|  | List of years in science | (table) |

= 1850 in science =

The year 1850 in science and technology involved some significant events, listed below.

==Biology==
- May 25 – The young Hippopotamous Obaysch arrives at London Zoo from Egypt, the first seen in Europe since Roman times.
- Rewilding of Ascension Island begins.

==Chemistry==
- April 15 – Capt. John William Reynolds presents his discovery of propylene.
- October 17 – James Young patents a method of distilling kerosene from coal.
- Rev. Levi Hill invents a color photography process, "helicromy", capable of basic rendering of reds and blues.

==Mathematics==
- July 2 – William Thomson communicates Stokes' theorem to George Stokes.
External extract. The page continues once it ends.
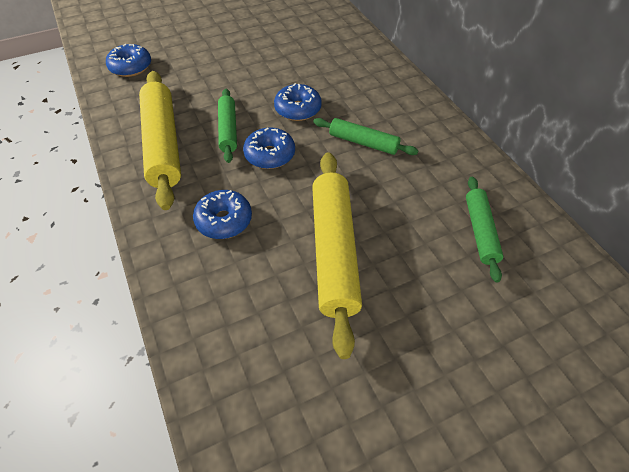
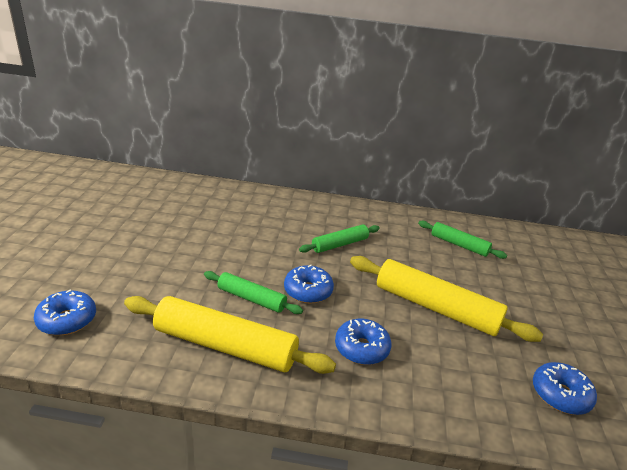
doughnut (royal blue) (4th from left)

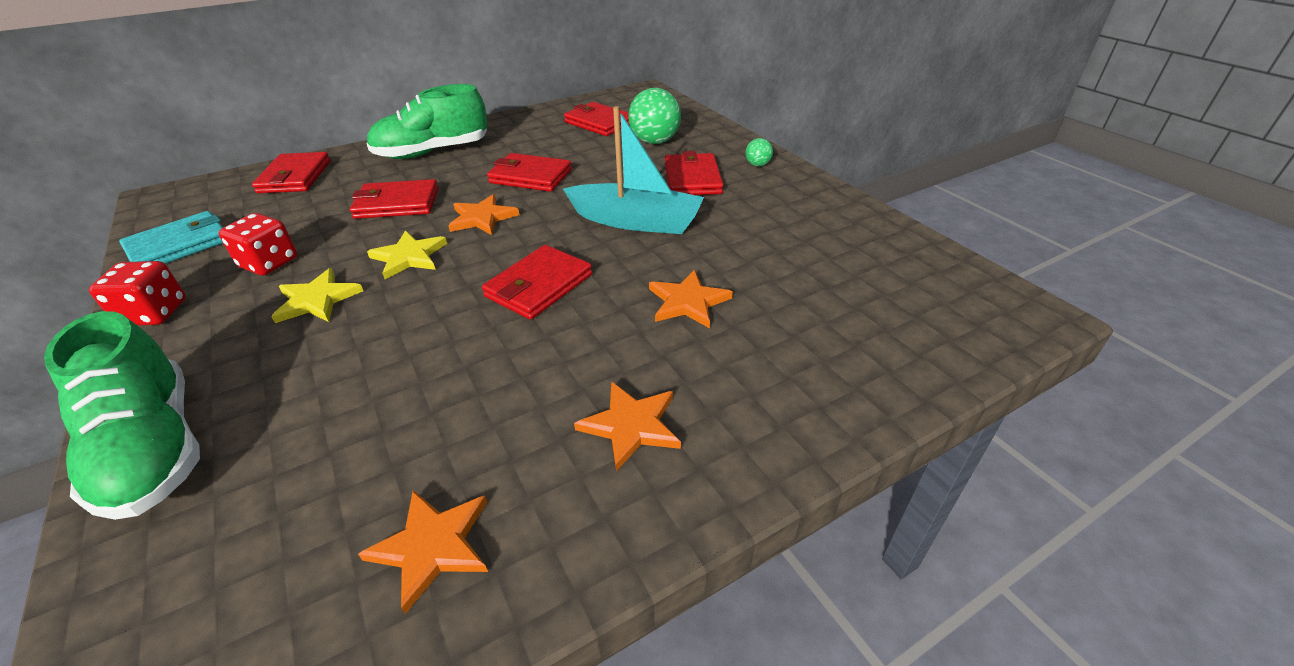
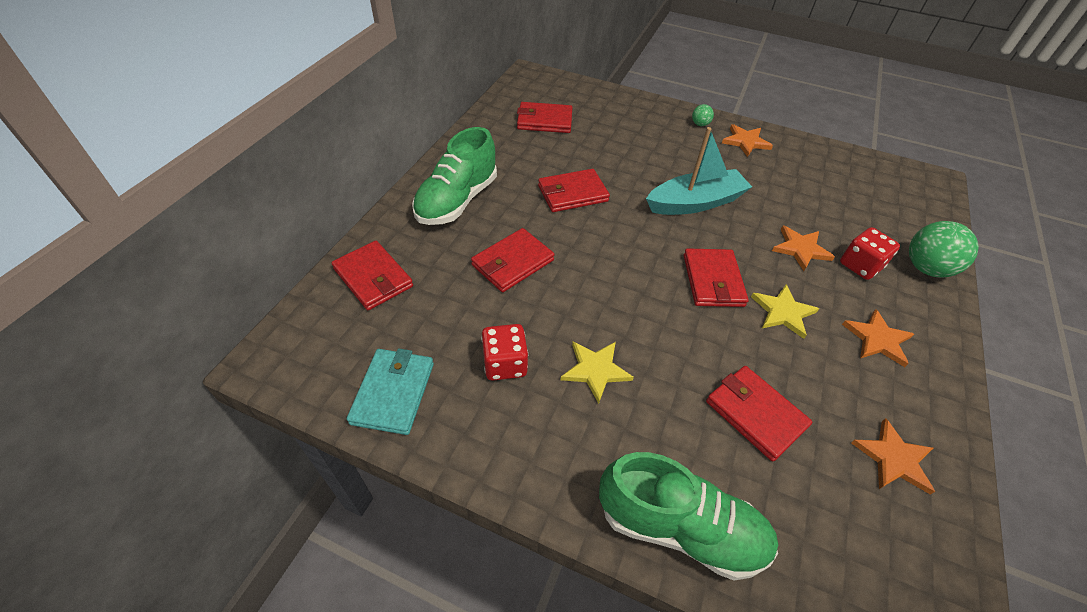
game die (scarlet) (2nd from left); five-pointed star (yellow) (2nd from left); five-pointed star (orange-coloured) (1st from left); sphere (green) (2nd from left); wallet (scarlet) (6th from left)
Stokes presents a paper on the numerical calculation of a class of definite integrals and infinite series.
- Thomas Kirkman proposes Kirkman's schoolgirl problem.
- Victor Puiseux distinguishes between poles and branch points and introduces the concept of essential singular points.
- J. J. Sylvester originates the term matrix in mathematics.

==Medicine==
- March – Dr Benjamin Guy Babington founds the London Epidemiological Society.
- Central Criminal Lunatic Asylum for Ireland opened in Dundrum, Dublin, the first secure hospital in Europe.

==Meteorology==
- April 3 – British Meteorological Society founded.

==Physics==
- May – John Tyndall and Hermann Knoblauch publish a report on "The magneto-optic properties of crystals, and the relation of magnetism and diamagnetism to molecular arrangement".
- Rudolf Clausius publishes his paper on the mechanical theory of heat, which first states the basic ideas of the second law of thermodynamics.
- Hippolyte Fizeau and E. Gounelle measure the speed of electricity.
- Léon Foucault demonstrates the greater speed of light in air than in water, and establishes that the speed of light in different media is inverse to the refractive indices of the media, using a rotating mirror.
- George Stokes publishes a paper on the effects of the internal friction of fluids on the motion of pendulums.

==Technology==
- April 15 – Angers Bridge, a French suspension bridge, collapses in a storm with around 480 soldiers marching across it; about 226 are killed.
- July 14 – John Gorrie makes the first public demonstration of his ice-making machine, in Apalachicola, Florida.
- Completion of the Bibliothèque Sainte-Geneviève in Paris to the design of Henri Labrouste, the first major public building with an exposed cast-iron frame.

==Institutions==
- Astronomer Maria Mitchell becomes the first woman member of the American Association for the Advancement of Science.
- The University of Oxford in England establishes an Honour School (i.e. an undergraduate course) in Natural Science.

==Awards==
- Copley Medal: Peter Andreas Hansen
- Wollaston Medal: William Hopkins

==Births==
- January 5 – Sidney Browne (died 1941), British military nurse.
- January 15 (January 3 O.S.) – Sofia Kovalevskaya (died 1891), Russian-born mathematician.
- January 24 – Hermann Ebbinghaus (died 1909), German psychologist.
- January 29 – Edmond Nocard (died 1903), French veterinarian and microbiologist.
- February 15 – Sophie Bryant (died 1922), Irish-born mathematician and educationalist.
- March 31 – Charles Walcott (died 1927), American paleontologist.
- April 10 – Mary Emilie Holmes (died 1906), American geologist and educator.
- May 18 – Oliver Heaviside (died 1925), English physicist.
- May 21 – Giuseppe Mercalli (died 1914), Italian volcanologist.
- May 23 – George Claridge Druce (died 1932), English botanist.
- June 6 – Karl Ferdinand Braun (died 1918), German-born physicist.
- August 30 – Charles Richet (died 1935), French physiologist, Nobel Prize winner.

==Deaths==
- March 27 – Wilhelm Beer (born 1797), German astronomer.
- April 9 – William Prout (born 1785), English chemist.
- May 10 – Joseph Louis Gay-Lussac (born 1778), French chemist and physicist.
- July 12 – Robert Stevenson (born 1772), Scottish lighthouse engineer.
- August 5 – Mary Anne Whitby (born 1783), English scientist.
- December 4 – William Sturgeon (born 1783), English inventor.